If LBJ as President felt such doubts, why is it surprising that others in his party did, as well? Some voiced them to him, some didn’t. When party control changed, some of those with doubts ramped up the criticism. Others took a more low-key approach. It’s always been that way. In the 1960s and 1970s, LBJ’s team and his party supporters had to decide how to handle what he had done. Bush himself, Cheney, Rumsfeld, Wolfowitz and their supporters face many of the same choices now in how to assess what they did and what their successors are doing, now that their party no longer controls the executive. Not an easy challenge, then or now.
McNamara was a very intelligent captain of industry and his material reorganization of the US army commands admiration. But in spite of his brilliance McNamara blundered many times in Vietnam, which makes his silence understandable.

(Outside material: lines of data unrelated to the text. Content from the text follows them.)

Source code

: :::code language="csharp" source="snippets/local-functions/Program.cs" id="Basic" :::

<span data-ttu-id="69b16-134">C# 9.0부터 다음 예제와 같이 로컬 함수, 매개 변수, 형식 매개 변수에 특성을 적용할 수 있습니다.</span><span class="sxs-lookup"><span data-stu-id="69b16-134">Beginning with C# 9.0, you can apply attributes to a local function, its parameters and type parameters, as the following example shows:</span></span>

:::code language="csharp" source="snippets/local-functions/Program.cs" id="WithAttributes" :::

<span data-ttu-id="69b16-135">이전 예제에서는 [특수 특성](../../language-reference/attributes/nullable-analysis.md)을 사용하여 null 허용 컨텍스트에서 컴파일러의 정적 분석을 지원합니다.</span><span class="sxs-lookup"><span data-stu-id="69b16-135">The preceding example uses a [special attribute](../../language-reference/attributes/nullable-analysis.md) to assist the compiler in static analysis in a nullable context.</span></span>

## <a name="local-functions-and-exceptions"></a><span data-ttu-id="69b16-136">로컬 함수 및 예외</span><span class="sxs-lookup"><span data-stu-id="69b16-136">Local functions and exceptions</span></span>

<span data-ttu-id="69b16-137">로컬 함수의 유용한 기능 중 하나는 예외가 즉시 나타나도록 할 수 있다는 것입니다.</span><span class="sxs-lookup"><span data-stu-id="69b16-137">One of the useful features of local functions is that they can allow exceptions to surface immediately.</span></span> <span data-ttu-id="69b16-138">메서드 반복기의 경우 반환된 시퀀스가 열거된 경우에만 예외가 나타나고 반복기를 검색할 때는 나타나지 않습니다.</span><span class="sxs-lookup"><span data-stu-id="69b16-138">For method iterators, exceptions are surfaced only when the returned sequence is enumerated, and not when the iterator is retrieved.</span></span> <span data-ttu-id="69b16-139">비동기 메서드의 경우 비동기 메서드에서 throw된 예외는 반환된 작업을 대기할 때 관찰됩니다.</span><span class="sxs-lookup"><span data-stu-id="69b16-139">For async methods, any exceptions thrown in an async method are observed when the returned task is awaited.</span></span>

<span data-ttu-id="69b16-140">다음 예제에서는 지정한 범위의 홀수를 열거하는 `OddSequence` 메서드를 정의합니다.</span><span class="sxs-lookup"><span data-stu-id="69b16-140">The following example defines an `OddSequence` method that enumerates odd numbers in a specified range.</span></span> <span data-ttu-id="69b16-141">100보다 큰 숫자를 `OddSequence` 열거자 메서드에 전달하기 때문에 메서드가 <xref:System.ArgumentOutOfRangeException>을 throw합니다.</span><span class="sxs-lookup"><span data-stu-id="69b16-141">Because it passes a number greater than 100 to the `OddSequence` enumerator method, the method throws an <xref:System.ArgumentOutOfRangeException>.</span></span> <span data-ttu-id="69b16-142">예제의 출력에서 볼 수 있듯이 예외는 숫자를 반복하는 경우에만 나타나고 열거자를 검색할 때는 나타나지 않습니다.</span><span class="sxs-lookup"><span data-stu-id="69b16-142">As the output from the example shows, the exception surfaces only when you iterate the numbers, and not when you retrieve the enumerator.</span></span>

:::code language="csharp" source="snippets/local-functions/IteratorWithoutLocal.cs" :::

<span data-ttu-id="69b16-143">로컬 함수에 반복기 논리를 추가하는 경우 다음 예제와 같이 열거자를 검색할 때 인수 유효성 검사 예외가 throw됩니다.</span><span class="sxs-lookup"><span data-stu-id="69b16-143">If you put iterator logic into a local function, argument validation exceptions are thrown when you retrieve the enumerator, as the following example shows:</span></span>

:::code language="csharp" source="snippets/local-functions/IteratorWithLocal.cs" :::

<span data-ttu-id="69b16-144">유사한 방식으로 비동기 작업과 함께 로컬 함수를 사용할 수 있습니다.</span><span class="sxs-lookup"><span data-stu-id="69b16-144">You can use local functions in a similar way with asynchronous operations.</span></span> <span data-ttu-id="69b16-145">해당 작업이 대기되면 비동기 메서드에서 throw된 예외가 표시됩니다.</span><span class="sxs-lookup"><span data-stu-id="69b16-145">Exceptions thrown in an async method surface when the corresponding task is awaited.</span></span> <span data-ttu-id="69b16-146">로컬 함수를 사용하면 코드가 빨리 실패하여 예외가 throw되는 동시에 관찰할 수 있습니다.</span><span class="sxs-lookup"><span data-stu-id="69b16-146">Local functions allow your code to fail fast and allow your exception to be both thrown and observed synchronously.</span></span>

Twenty years earlier McNamara’s 1995 statement that involvement in Vietnam was a mistake would have been acceptable, but in 1995 it was hard to have respect for such a late conversion.
To say: “But it is impossible to have any respect” however is too harsh an ordeal. And suggesting that McNamara is a scoundrel because the Nixon adminstration was considered a bunch of scoundrels by many, attacks the wrong person.
What people tend to forget is that the real scoundrels were not McNamara or RN, but the leaders of Communism who were willing to sacrifice millions of their own people and misleadingly used communism for their imperialism.